The 2013 guidelines recommend the standard 10-day course in children < 2 years of age or severe symptoms at any age. A 7-day course may be used in children 2–5 years of age (and a 5–7 day course in children 6 years and older) with mild to moderate acute otitis media.


Other therapy

Antipyretics (acetaminophen [Tylenol] and ibuprofen [Motrin]) or analgesics may be used. Use acetaminophen with caution in high doses to avoid hepatotoxicity. Use ibuprofen with caution in patients with vomiting, diarrhea, and poor fluid intake, because dehydration predisposes them to ibuprofen-induced renal insufficiency. Avoid alternating antipyretic therapy. Encourage parents to choose one agent, inform them of any adverse effects, and educate them about symptoms of these effects (e.g., hepatotoxicity or renal insufficiency).

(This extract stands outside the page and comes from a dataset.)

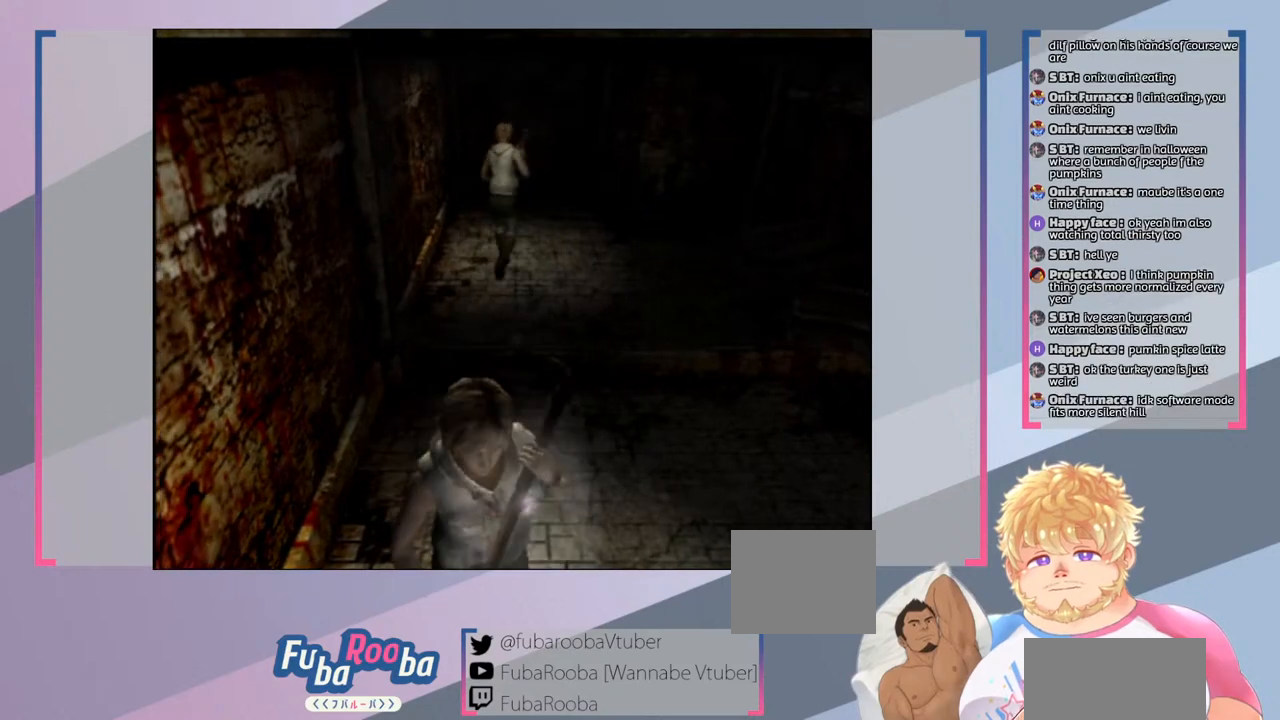
{"buttons": [], "left_stick": "right", "right_stick": "center", "events": [[33, "left_stick", "right"]]}
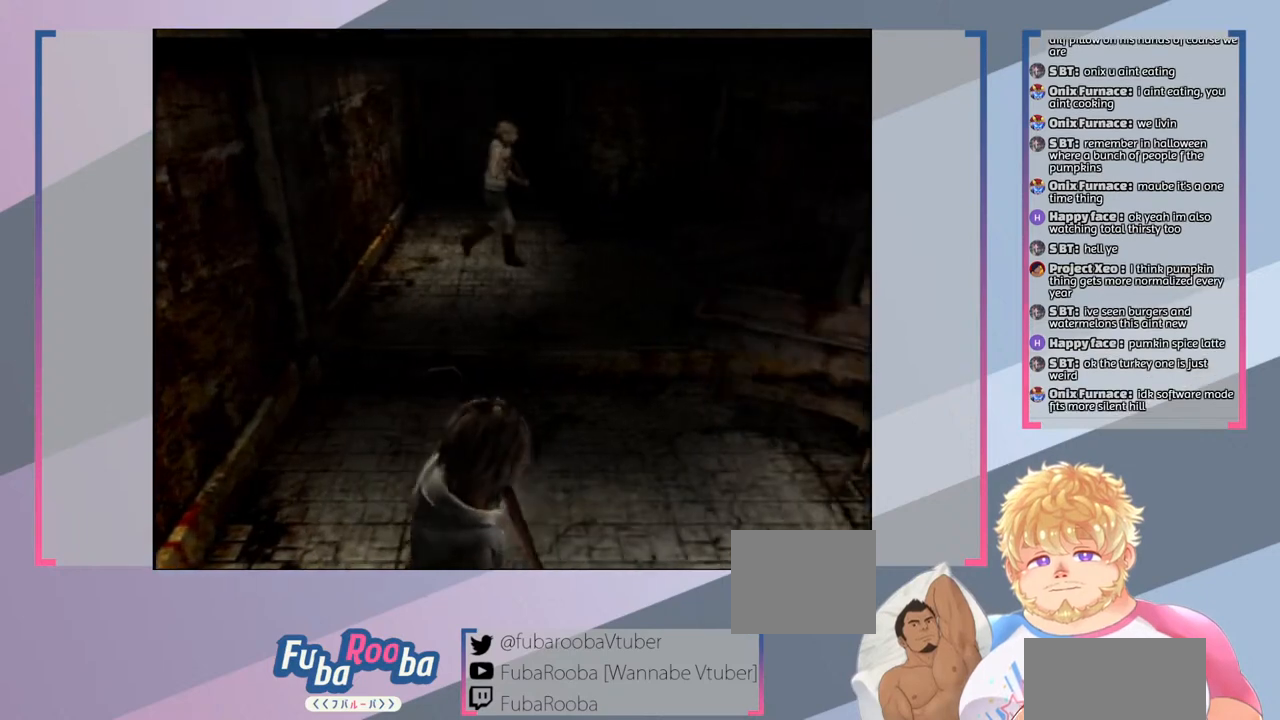
{"buttons": [], "left_stick": "up-right", "right_stick": "center", "events": [[33, "left_stick", "up-right"]]}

Narcotic analgesics may be used for moderate to severe pain not controlled with acetaminophen or ibuprofen.


Topical analgesics include otic solutions, such as antipyrine-benzocaine (Auralgan, Americaine Otic), and naturopathic otic solutions.


Topical antimicrobials may have a place in therapy, particularly with ruptured tympanic membranes (fluoroquinolone or fluoroquinolone and steroid combination otic suspensions [Floxin, Cipro HC, Ciprodex]).

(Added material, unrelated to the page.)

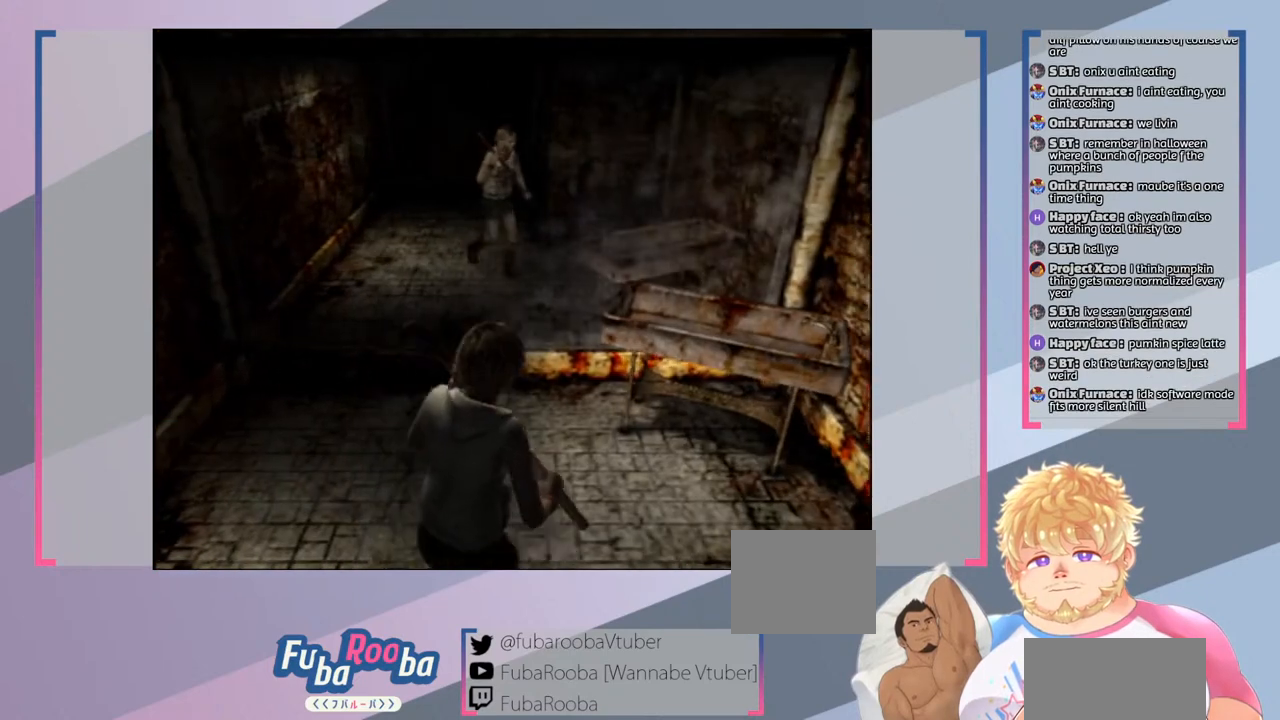
{"buttons": [], "left_stick": "center", "right_stick": "center", "events": [[467, "left_stick", "center"]]}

Antihistamines and decongestants are ineffective at eliminating effusion or relieving symptoms. Use them only if indicated for other signs or symptoms.


Patient instructions and counseling

       ■ Complete the entire course of prescribed antibiotics.


       ■ Shake bottle well before administering dose. Follow labeling regarding temperature for storage of medication.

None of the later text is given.